**Data items:**
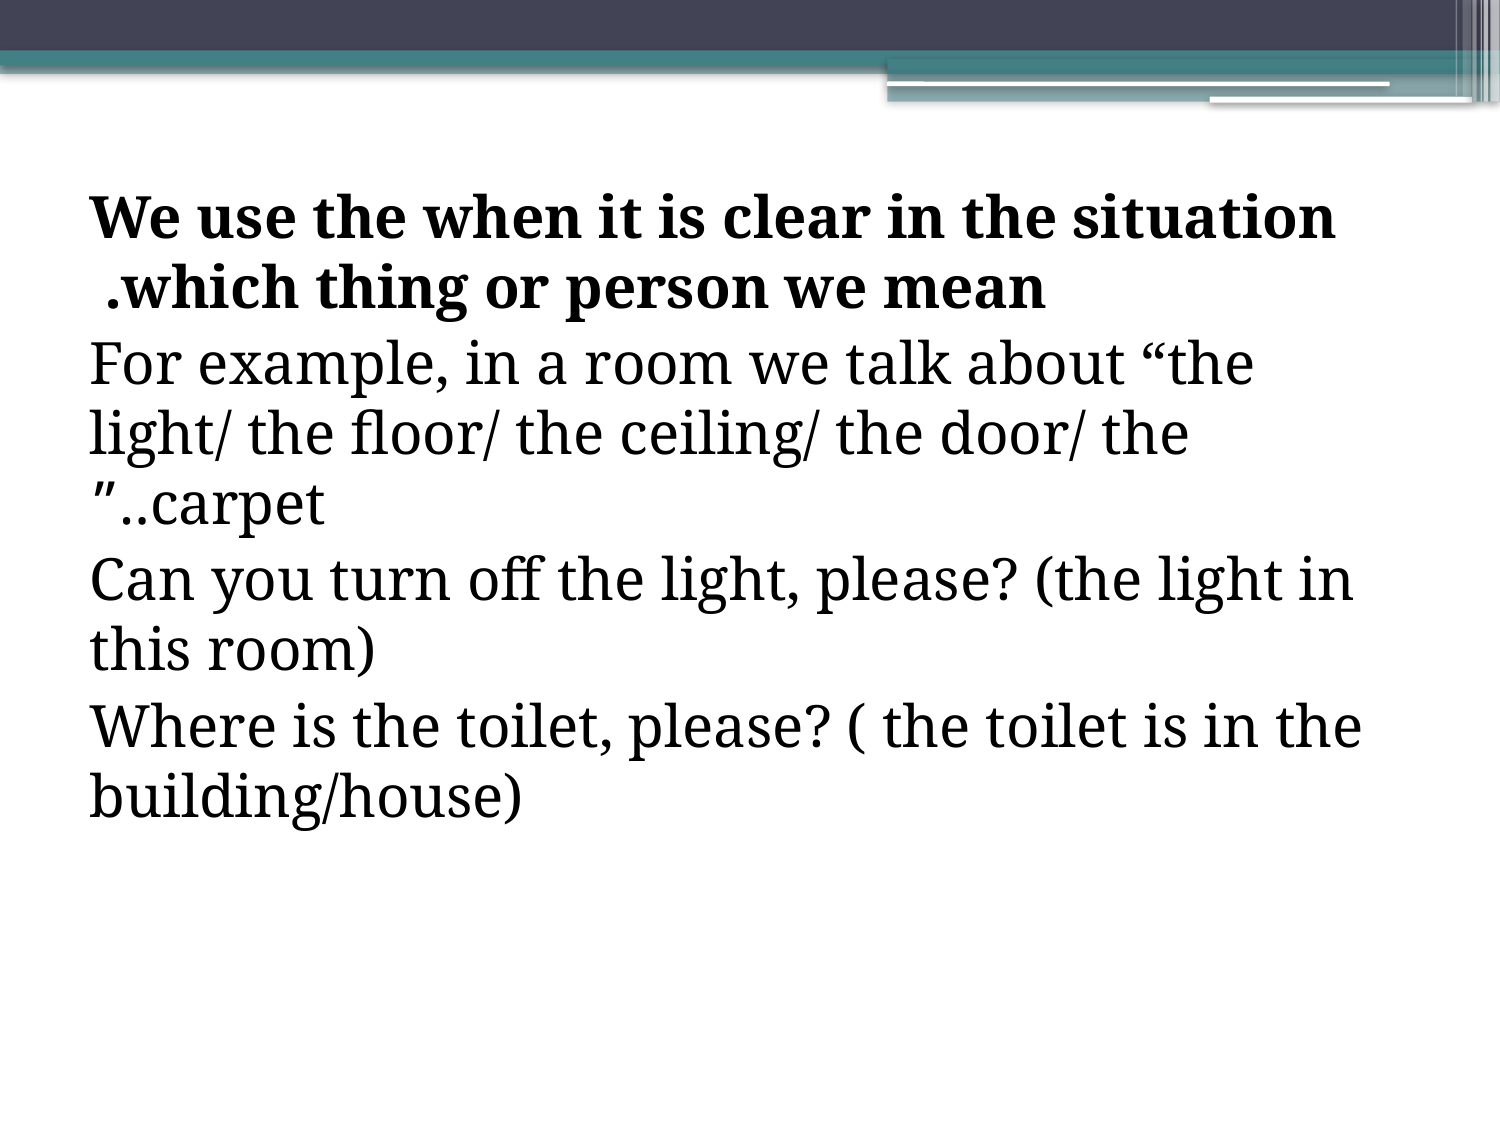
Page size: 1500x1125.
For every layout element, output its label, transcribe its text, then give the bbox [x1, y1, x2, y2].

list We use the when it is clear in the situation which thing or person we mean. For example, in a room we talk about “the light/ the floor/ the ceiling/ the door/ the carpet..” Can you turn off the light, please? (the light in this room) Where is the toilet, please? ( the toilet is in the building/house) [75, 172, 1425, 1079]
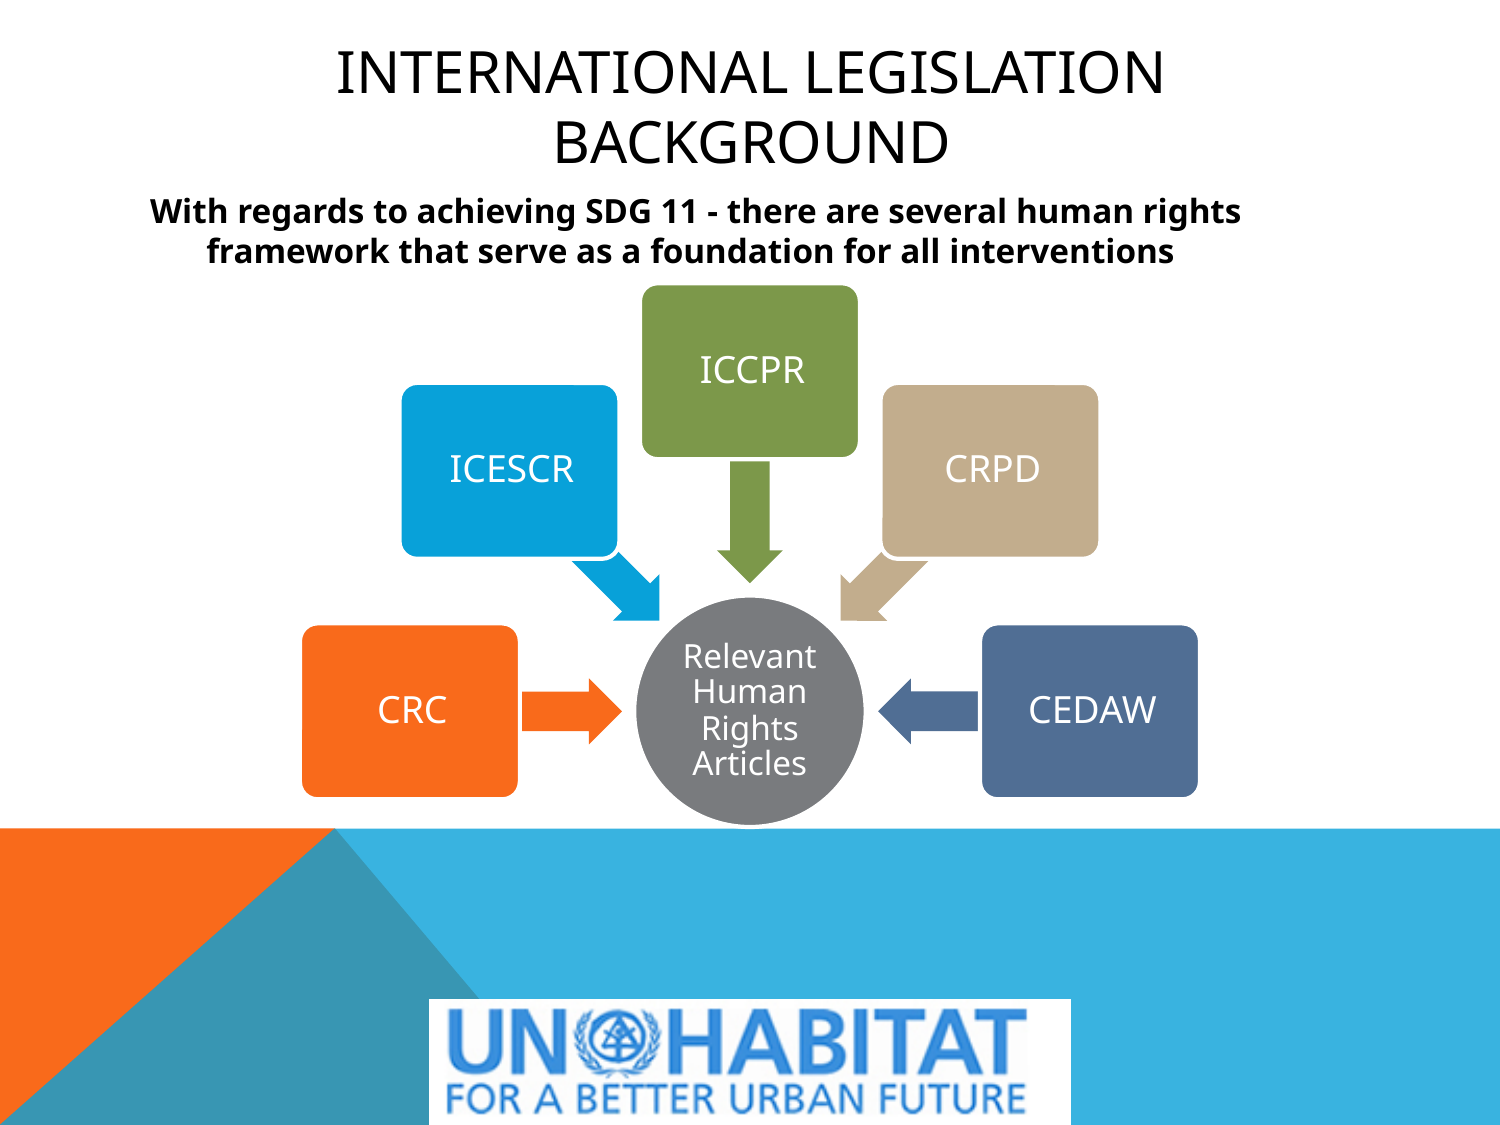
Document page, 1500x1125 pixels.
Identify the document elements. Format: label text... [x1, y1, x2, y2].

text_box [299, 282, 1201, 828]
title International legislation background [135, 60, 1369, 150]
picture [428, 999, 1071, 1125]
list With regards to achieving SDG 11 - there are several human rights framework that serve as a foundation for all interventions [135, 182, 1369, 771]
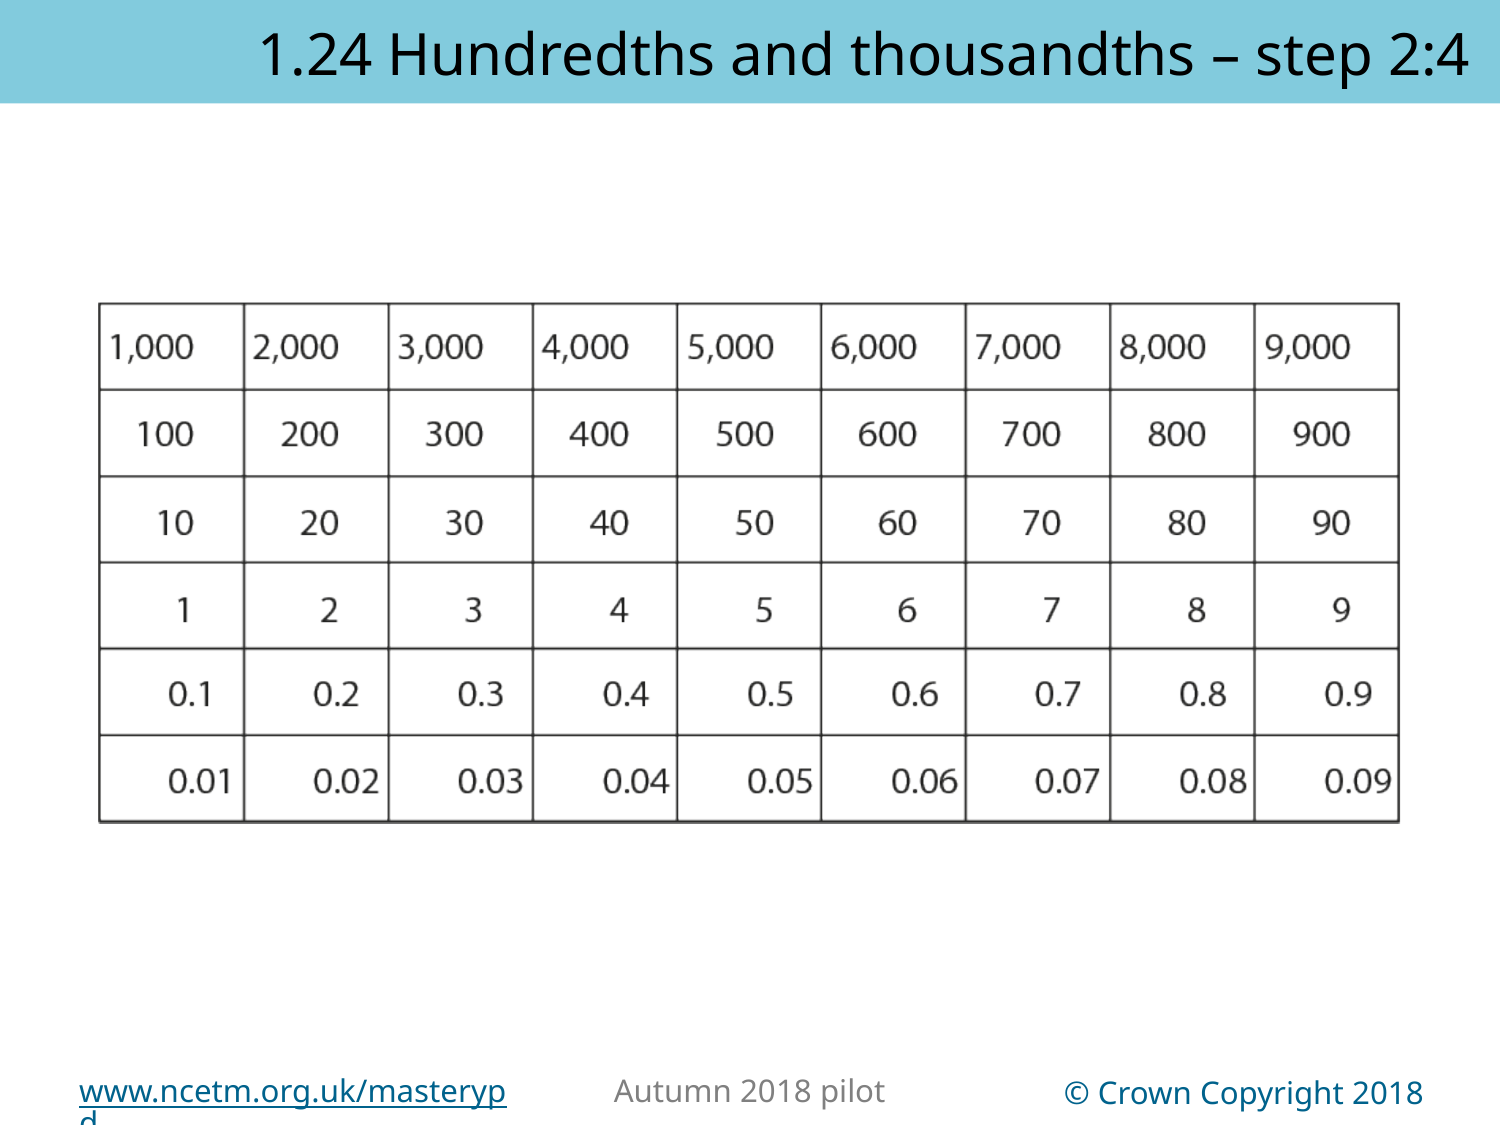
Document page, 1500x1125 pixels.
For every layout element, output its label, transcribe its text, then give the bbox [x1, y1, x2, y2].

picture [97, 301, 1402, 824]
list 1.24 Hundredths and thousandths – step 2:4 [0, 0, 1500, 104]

**Work item:**
Print the records above word for word, omitting any picture they contain.

**Answer box:**
Page size: 1500x1125.
For every layout element, output its label, transcribe its text, then give the bbox [x1, y1, x2, y2].

list We use the when it is clear in the situation which thing or person we mean. For example, in a room we talk about “the light/ the floor/ the ceiling/ the door/ the carpet..” Can you turn off the light, please? (the light in this room) Where is the toilet, please? ( the toilet is in the building/house) [75, 172, 1425, 1079]
Document page, 1500x1125 pixels.
Identify the document elements. Format: label text... [x1, y1, x2, y2].

text_box [299, 282, 1201, 828]
title International legislation background [135, 60, 1369, 150]
picture [428, 999, 1071, 1125]
list With regards to achieving SDG 11 - there are several human rights framework that serve as a foundation for all interventions [135, 182, 1369, 771]
Document page, 1500x1125 pixels.
For every layout element, output its label, transcribe its text, then give the bbox [x1, y1, x2, y2].

picture [97, 301, 1402, 824]
list 1.24 Hundredths and thousandths – step 2:4 [0, 0, 1500, 104]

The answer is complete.